• Travail demandé:
A) Transcrivez fidèlement le passage de l’extrait sur l’agriculture au Sénégal qui commence à « A la veille » et se termine à « ainsi jusqu’en 1975-1976. ».
B) Veuillez traduire en anglais cette phrase de l’extrait sur l’agriculture au Sénégal : « Ces travailleurs agricoles venaient au Sénégal aux mois de mai-juin et rentraient chez eux en janvier-février. »

• Extrait à lire:
◆ ◆ ◆ ◆
L’agriculture Ne Peut Pas Régler De Façon Directe Le Problème Du Chômage Au Sénégal

Les pouvoirs qui se sont succédé au Sénégal se sont toujours trompés sur le rôle que pourrait jouer l’agriculture dans la recherche de solution au problème lancinant du chômage, notamment celui des jeunes. Nos autorités et certains de leurs collaborateurs oublient que l’agriculture moderne a besoin de très peu de main-d’œuvre. Dans les pays développés (Europe, Usa), c’est moins de 5% de la population qui s’adonnent à l’agriculture. Au Sénégal, le secteur agricole a beaucoup évolué depuis notre indépendance et il a besoin lui aussi de moins en moins de main-d’œuvre. Ceux qui connaissent l’agriculture sénégalaise et sa mutation continue depuis les années 60 savent qu’il n’est pas pertinent de penser qu’elle peut absorber un grand nombre de travailleurs pour plusieurs raisons incontestables. La modernisation de ce secteur se traduit sur le terrain, dans tous les pays, par une importante baisse des besoins de main-d’œuvre dans les exploitations. C’est pourquoi au Sénégal également, d’année en année, les jeunes paysans sont contraints d’aller en ville pour chercher du travail. En se modernisant, l’agriculture devient partout un secteur en réalité créateur de chômeurs en milieu rural.

A la veille de l’indépendance de notre pays, l’agriculture utilisait la force humaine pour tous les types de travaux champêtres. Tout se faisait à la main : semis, désherbage, moisson, battage etc. La traction animale était inconnue dans les exploitations familiales sénégalaises. Les paysans, à cette époque, employaient des travailleurs étrangers pour combler leur déficit en main-d’œuvre. C’est ainsi que le Sénégal accueillait annuellement, dans les exploitations agricoles, des milliers de Guinéens, de Maliens et de Burkinabè pour la culture de l’arachide notamment. Ces travailleurs agricoles venaient au Sénégal aux mois de mai-juin et rentraient chez eux en janvier-février. L’agriculture sénégalaise a fonctionné ainsi jusqu’en 1975-1976.

C’est vers les années 60 que la traction animale a commencé à être utilisée par les paysans dans leurs champs. L’arachide et le mil étaient semés avec des semoirs tirés soit par des bovins soit par des équins. L’introduction de la traction animale avait beaucoup soulagé les agriculteurs. Pour que cette innovation soit un succès, un dispositif d’encadrement des paysans avait été mis en place par l’Etat. Réticents au début, les paysans finirent par adopter cette innovation majeure pour les semis du mil et de l’arachide. Con­comitamment à la généralisation de l’utilisation de la traction animale, le nombre de travailleurs agricoles étrangers entra dans une phase de baisse continue et irréversible jusqu’à sa disparition totale vers les 1980. Actuellement, les agriculteurs utilisent la traction animale non seulement pour le semis, mais aussi pour le désherbage et la récolte de l’essentiel des spéculations agricoles. L’utilisa­tion de la traction animale a considérablement diminué la demande en main-d’œuvre du secteur agricole au Sénégal. Il n’y a plus d’étrangers dans nos champs et c’est un surplus de main-d’œuvre dans les familles qui explique les vraies raisons de l’exode rural. Croire que l’agriculture est un secteur créateur d’emplois est le signe d’une méconnaissance du secteur.
◆ ◆ ◆ ◆
• Matériel fourni:
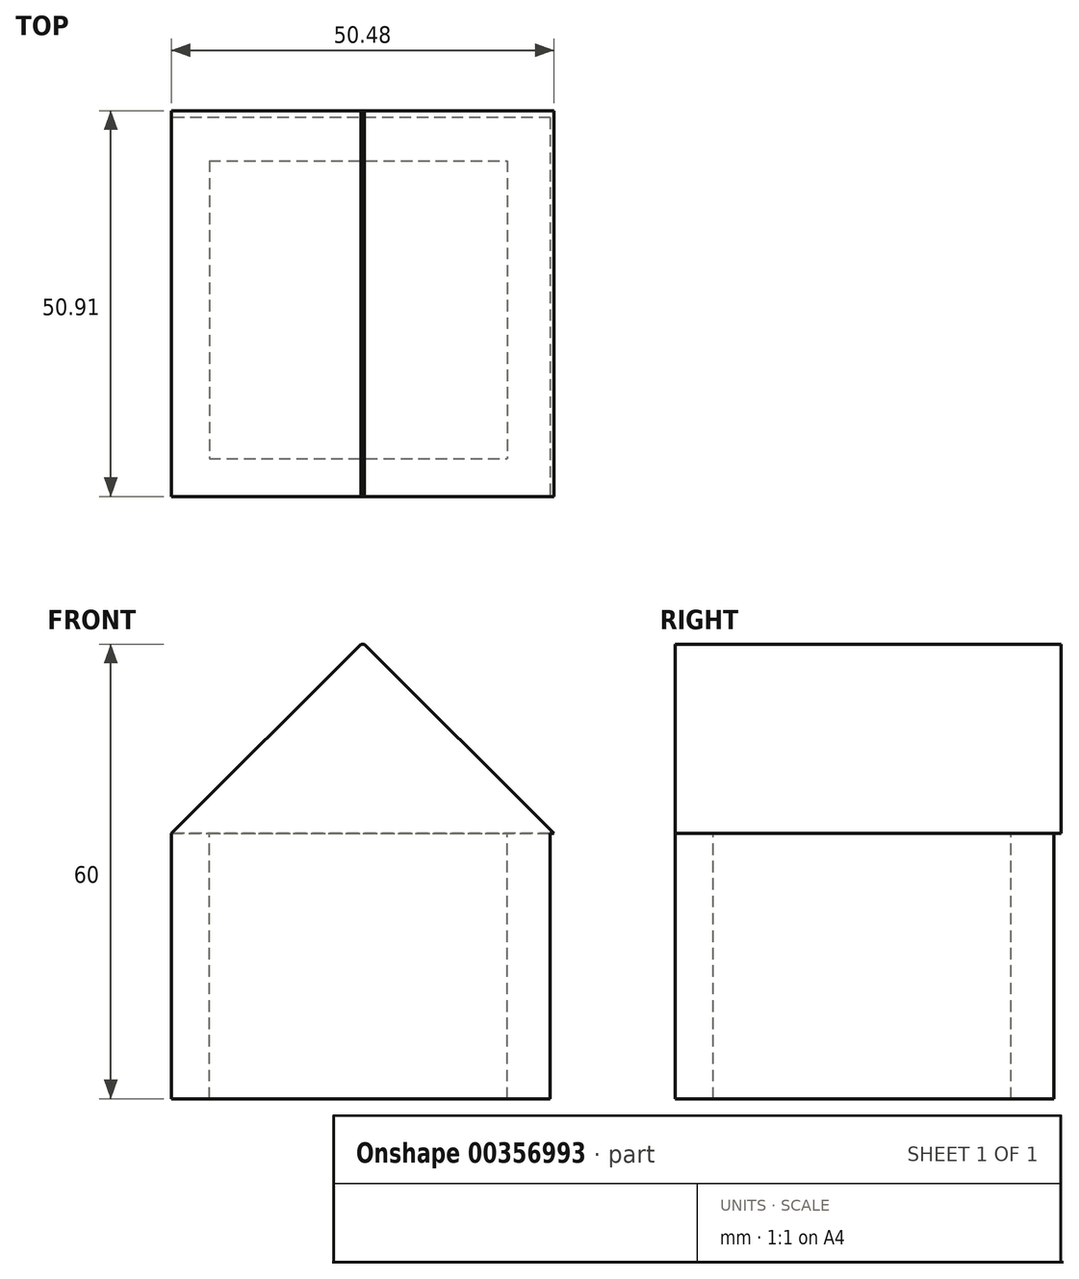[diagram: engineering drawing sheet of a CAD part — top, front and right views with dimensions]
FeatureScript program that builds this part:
◆ ◆ ◆ ◆
• Réponses par tâche:
A)
A la veille de l’indépendance de notre pays, l’agriculture utilisait la force humaine pour tous les types de travaux champêtres. Tout se faisait à la main : semis, désherbage, moisson, battage etc. La traction animale était inconnue dans les exploitations familiales sénégalaises. Les paysans, à cette époque, employaient des travailleurs étrangers pour combler leur déficit en main-d’œuvre. C’est ainsi que le Sénégal accueillait annuellement, dans les exploitations agricoles, des milliers de Guinéens, de Maliens et de Burkinabè pour la culture de l’arachide notamment. Ces travailleurs agricoles venaient au Sénégal aux mois de mai-juin et rentraient chez eux en janvier-février. L’agriculture sénégalaise a fonctionné ainsi jusqu’en 1975-1976.

B) These farm workers came to Senegal in May–June and returned home in January–February.